= Extracted records =

▬▬▬▬▬▬▬▬▬▬

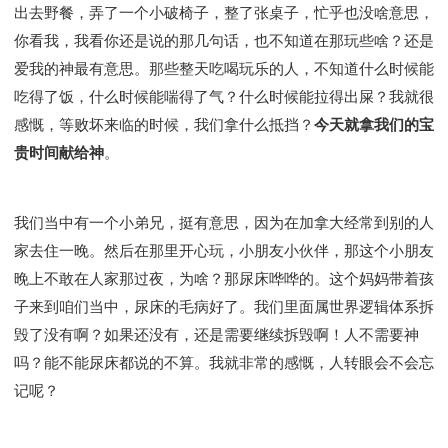
出去野餐，弄了一个小破椅子，整了张桌子，忙乎也没啥意思，
你看我，我看你还是说的那几句话，也不知道在那玩些啥？还是
爱我的神最有意思。那些整天吃喝玩乐的人，不知道什么时候能
吃得了饭，什么时候能喘得了气？什么时候能拉得出屎？我就很
感慨，等败坏来临的时候，我们拿什么抵挡？
今天就拿我们的宝
贵时间献给神
。
我们当中有一个小弟兄，挺有意思，因为在加拿大经常到别的人
家去住一晚。然后在那里开心玩，小朋友小伙伴，那这个小朋友
晚上不敢在人家那过夜，为啥？那尿床哗哗的。这个妈妈带着孩
子来到咱们当中，尿床的毛病好了。我们里面属世界逻辑体系拆
毁了没有啊？如果还没有，还是需要继续拆毁啊！人不需要神
吗？能不能尿床都说的不算。我就非常的感慨，人转眼会不会忘
记呢？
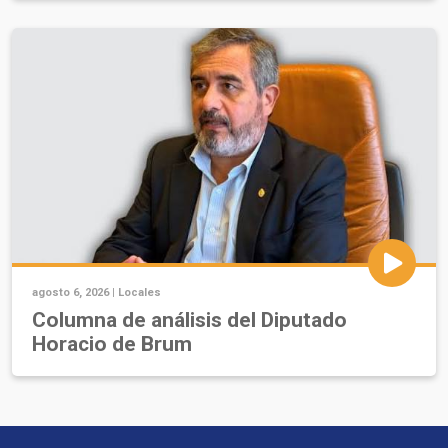
agosto 6, 2026 |
Locales
Columna de análisis del Diputado
Horacio de Brum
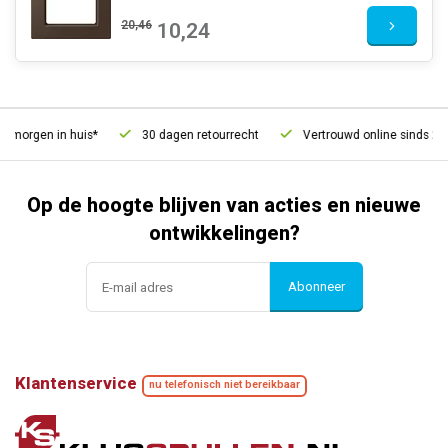
20,46
10,24
morgen in huis*
30 dagen retourrecht
Vertrouwd online sinds 2006
Op de hoogte blijven van acties en nieuwe
ontwikkelingen?
Abonneer
Klantenservice
nu telefonisch niet bereikbaar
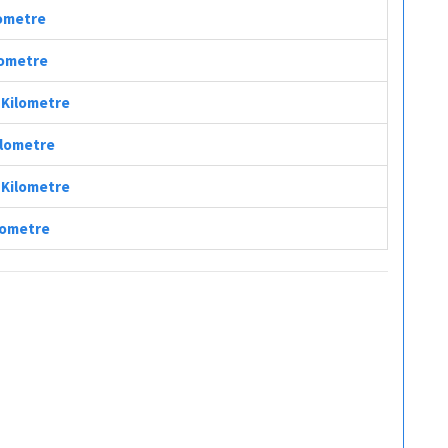
lometre
lometre
ç Kilometre
Kilometre
ç Kilometre
ilometre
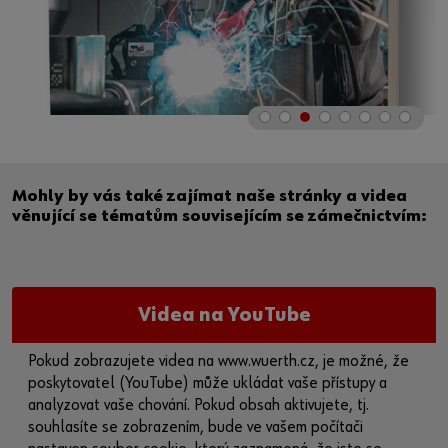
Mohly by vás také zajímat naše stránky a videa
věnující se tématům souvisejícím se zámečnictvím:
Videa na YouTube
Pokud zobrazujete videa na www.wuerth.cz, je možné, že
poskytovatel (YouTube) může ukládat vaše přístupy a
analyzovat vaše chování. Pokud obsah aktivujete, tj.
souhlasíte se zobrazením, bude ve vašem počítači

▬▬▬▬▬▬▬▬▬▬

Write out again only the lines from the line that contains "Op de hoogte blijven van acties en nieuwe" through the last line of the records, both ends included, without any of the pictures.

= WRITTEN RESPONSE =
Op de hoogte blijven van acties en nieuwe
ontwikkelingen?
Abonneer
Klantenservice
nu telefonisch niet bereikbaar
lometre
lometre
ç Kilometre
Kilometre
ç Kilometre
ilometre
Mohly by vás také zajímat naše stránky a videa
věnující se tématům souvisejícím se zámečnictvím:
Videa na YouTube
Pokud zobrazujete videa na www.wuerth.cz, je možné, že
poskytovatel (YouTube) může ukládat vaše přístupy a
analyzovat vaše chování. Pokud obsah aktivujete, tj.
souhlasíte se zobrazením, bude ve vašem počítači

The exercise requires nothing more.